ACLU sues N.H. over moderators tossing absentee ballots with mismatched signatures

Monitor staff
Thursday, May 11, 2017

Three voters whose absentee ballots were rejected after town moderators decided their signatures did not match those on file are part of a lawsuit that says such action is unconstitutional and should be changed, partly because it unfairly affects people with handwriting-related disabilities.

“There is a high risk of error to the signature-mismatch process ... especially where that process doesn’t provide any opportunity to be heard, any notice, or a right to appeal,” said Gilles Bissonnette, legal director of the American Civil Liberties Union of New Hampshire, which filed the lawsuit Wednesday in U.S. District Court in Concord. “People should not be denied their fundamental right to vote because of penmanship.”

The lawsuit targets a practice allowed under RSA 659:50, part of a number of state laws about elections. During polling hours, the moderator of the polling place opens each envelope containing an absentee ballot and compares the signature on the envelope against the signature on the affidavit filed by the voters when obtaining the blank ballot. If the moderator thinks the signatures are the same, the vote is placed in the ballot box; if not, the moderator puts the ballot aside and it is not counted.

Rejected ballots are listed on the Secretary of State’s website. “This website is not updated until after the election,” argues the lawsuit, meaning “it is too late” for the voter to respond.

The lawsuit states that the method is inaccurate and more likely to impact voters with disabilities that affect their handwriting, such as blind people.

The law “puts moderators – who are laypeople with no handwriting training – in the unenviable position of acting as handwriting experts,” the lawsuit argues. “There is no formalized statewide procedure for moderators to evaluate whether an absentee ballot envelope signature matches the signature used to apply for the absentee ballot.”

The lawsuit was filed against New Hampshire Secretary of State William Gardner, whose office oversees elections.

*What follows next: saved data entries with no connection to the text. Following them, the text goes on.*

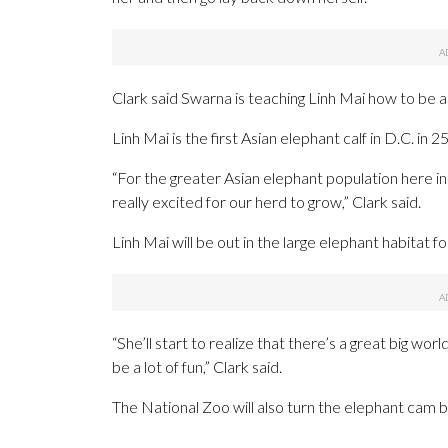
Clark said Swarna is teaching Linh Mai how to be an
Linh Mai is the first Asian elephant calf in D.C. in 2
“For the greater Asian elephant population here 
really excited for our herd to grow,” Clark said.
Linh Mai will be out in the large elephant habitat fo
“She’ll start to realize that there’s a great big wor
be a lot of fun,” Clark said.
The National Zoo will also turn the elephant ca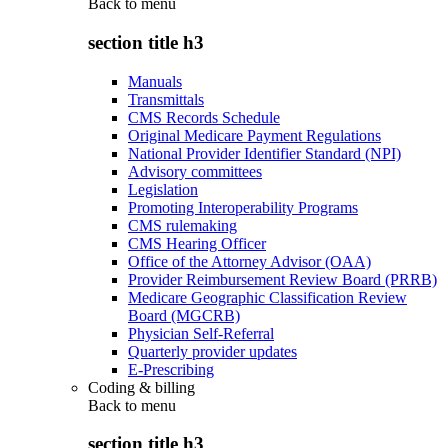
Back to
menu
section title h3
Manuals
Transmittals
CMS Records Schedule
Original Medicare Payment Regulations
National Provider Identifier Standard (NPI)
Advisory committees
Legislation
Promoting Interoperability Programs
CMS rulemaking
CMS Hearing Officer
Office of the Attorney Advisor (OAA)
Provider Reimbursement Review Board (PRRB)
Medicare Geographic Classification Review
Board (MGCRB)
Physician Self-Referral
Quarterly provider updates
E-Prescribing
Coding & billing
Back to
menu
section title h3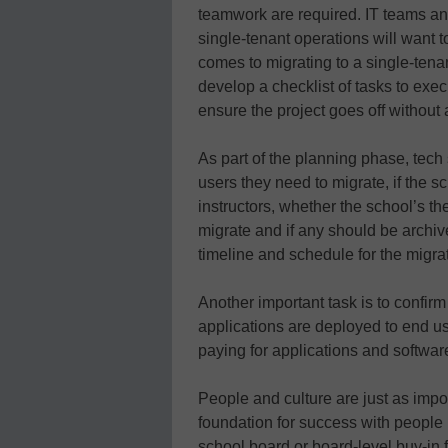
teamwork are required. IT teams an
single-tenant operations will want t
comes to migrating to a single-tenan
develop a checklist of tasks to exe
ensure the project goes off without a
As part of the planning phase, tech
users they need to migrate, if the
instructors, whether the school’s 
migrate and if any should be archive
timeline and schedule for the migra
Another important task is to confirm 
applications are deployed to end us
paying for applications and software 
People and culture are just as impor
foundation for success with people
school board or board-level buy-in 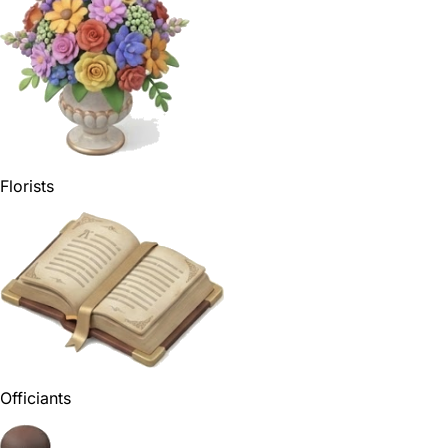
Florists
Officiants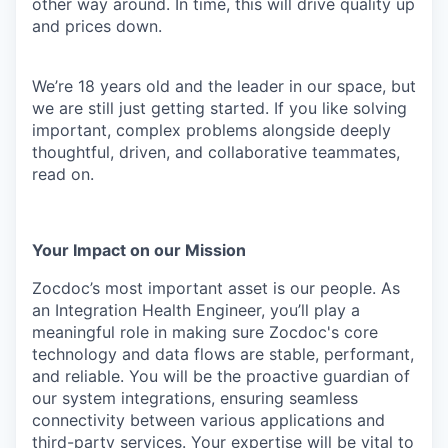
other way around. In time, this will drive quality up
and prices down.
We’re 18 years old and the leader in our space, but
we are still just getting started. If you like solving
important, complex problems alongside deeply
thoughtful, driven, and collaborative teammates,
read on.
Your Impact on our Mission
Zocdoc’s most important asset is our people. As
an Integration Health Engineer, you’ll play a
meaningful role in making sure Zocdoc's core
technology and data flows are stable, performant,
and reliable. You will be the proactive guardian of
our system integrations, ensuring seamless
connectivity between various applications and
third-party services. Your expertise will be vital to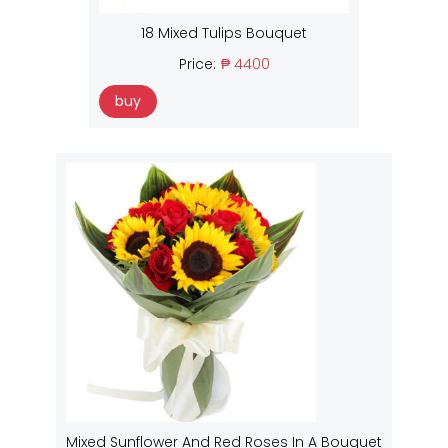
18 Mixed Tulips Bouquet
Price:
₱ 4400
buy
Mixed Sunflower And Red Roses In A Bouquet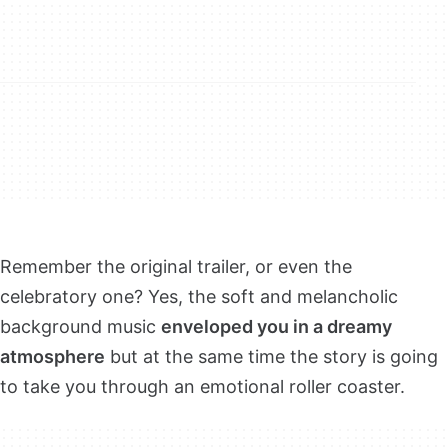
Remember the original trailer, or even the
celebratory one? Yes, the soft and melancholic
background music
enveloped you in a dreamy
atmosphere
but at the same time the story is going
to take you through an emotional roller coaster.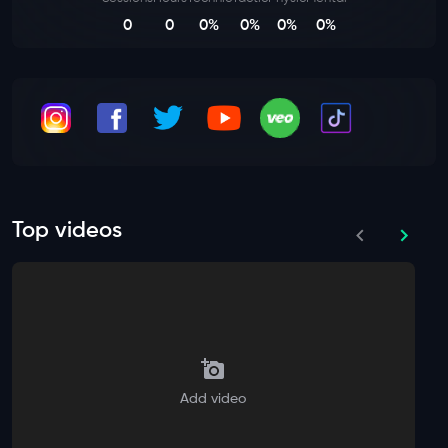
0
0
0%
0%
0%
0%
Top videos
Add video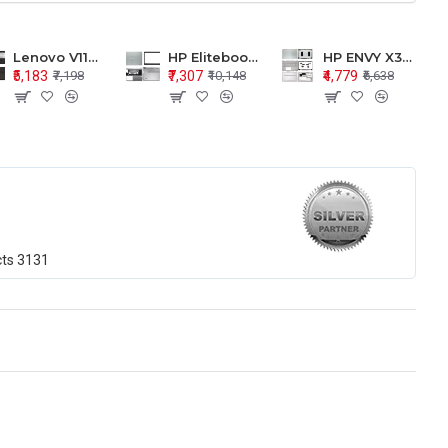
Lenovo V110-15 V110-15ISK Series LCD Top Cover Bezel Hinges with Touchpad Palmrest and Bottom Base Body Assembly
HP Elitebook 850 G5 G6 755 LCD Top Cover Bezel with Palmrest and Bottom Base Body Assembly
HP ENVY X360 15-BP 15M-BQ LCD Top Cover Bezel Hinges with Palmrest and Bottom Base Body Assembly
₹5,183
₹7,307
₹4,779
₹7,198
₹10,148
₹6,638
cts
3131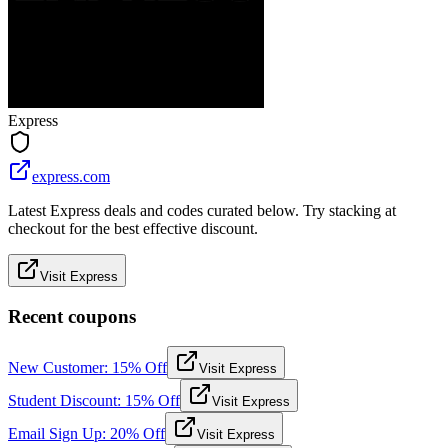
Express
express.com
Latest Express deals and codes curated below. Try stacking at
checkout for the best effective discount.
Visit Express
Recent coupons
New Customer: 15% Off
Visit Express
Student Discount: 15% Off
Visit Express
Email Sign Up: 20% Off
Visit Express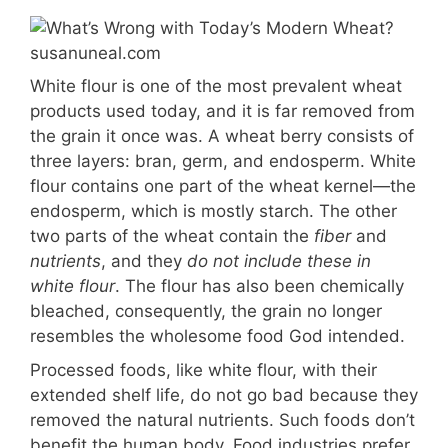
White flour is one of the most prevalent wheat
products used today, and it is far removed from
the grain it once was. A wheat berry consists of
three layers: bran, germ, and endosperm. White
flour contains one part of the wheat kernel—the
endosperm, which is mostly starch. The other
two parts of the wheat contain the
fiber
and
nutrients
, and they
do not include these in
white flour
. The flour has also been chemically
bleached, consequently, the grain no longer
resembles the wholesome food God intended.
Processed foods, like white flour, with their
extended shelf life, do not go bad because they
removed the natural nutrients. Such foods don’t
benefit the human body. Food industries prefer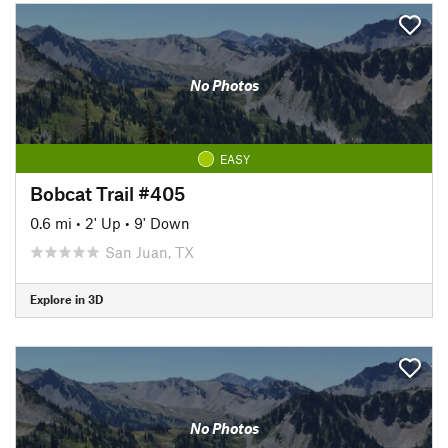
No Photos
EASY
Bobcat Trail #405
0.6 mi
•
2' Up
•
9' Down
San Juan, TX
Explore in 3D
No Photos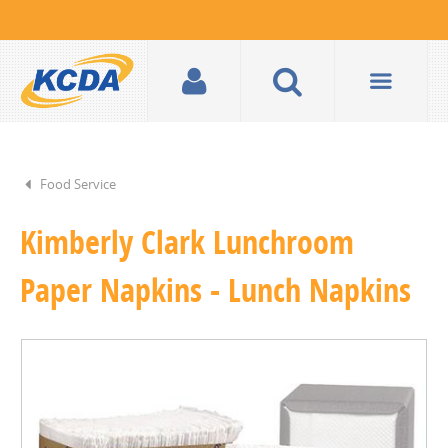
Food Service
Kimberly Clark Lunchroom
Paper Napkins - Lunch Napkins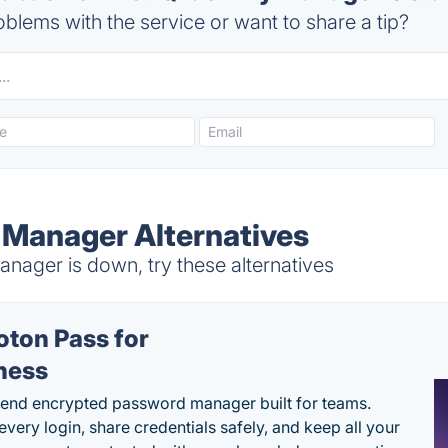
blems with the service or want to share a tip?
y Manager Alternatives
nager is down, try these alternatives
oton Pass for
ness
end encrypted password manager built for teams.
every login, share credentials safely, and keep all your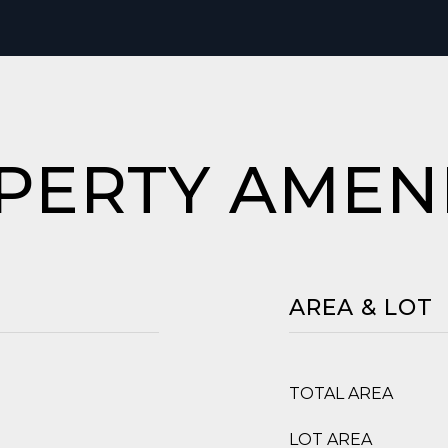
PERTY AMENI
AREA & LOT
TOTAL AREA
LOT AREA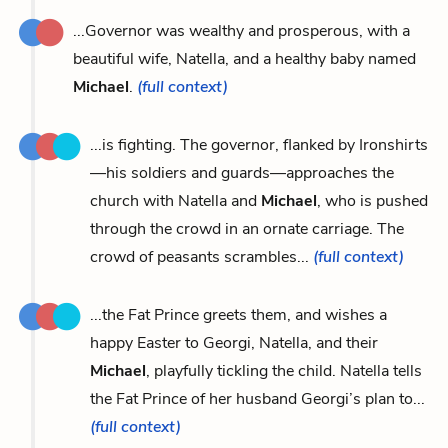
...Governor was wealthy and prosperous, with a
beautiful wife, Natella, and a healthy baby named
Michael
.
(full context)
...is fighting. The governor, flanked by Ironshirts
—his soldiers and guards—approaches the
church with Natella and
Michael
, who is pushed
through the crowd in an ornate carriage. The
crowd of peasants scrambles...
(full context)
...the Fat Prince greets them, and wishes a
happy Easter to Georgi, Natella, and their
Michael
, playfully tickling the child. Natella tells
the Fat Prince of her husband Georgi’s plan to...
(full context)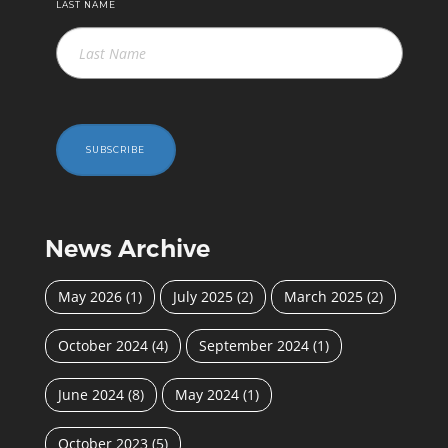
LAST NAME
SUBSCRIBE
News Archive
May 2026
(1)
July 2025
(2)
March 2025
(2)
October 2024
(4)
September 2024
(1)
June 2024
(8)
May 2024
(1)
October 2023
(5)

Gardner declined to comment Wednesday as he had not seen the lawsuit, noting only that the process of comparing signatures has not changed in many decades. The state law establishing the procedure was codified in 1979, and existed before then.

The lawsuit names three people who say their absentee ballots were rejected in the 2016 general election: Mary Saucedo, 94, of Manchester, who is blind and gets assistance filling out ballots; Maureen Heard of Derry, who was out of town on polling day; and Thomas Fitzpatrick of New Hampton, who was also out of town on polling day. The suit says none were aware their ballot had been rejected until approached by the ACLU.

The suit says that over the past five years “more than 500” voters have had absentee ballots rejected because of questions about the signature.

It asks that the law regarding comparison of signatures be declared unconstitutional and that the state be enjoined from enforcing it. It also asks that all ballots voided under the procedure in the 2016 general election be counted.

It does not suggest an alterative procedure. Bissonnette said the ACLU believes voters should be notified of disallowed absentee ballots in time to respond before the final tally is given.

During the 2016 general election, 75,305 voters cast absentee ballots in New Hampshire, about 10 percent of the total 755,850 ballots cast.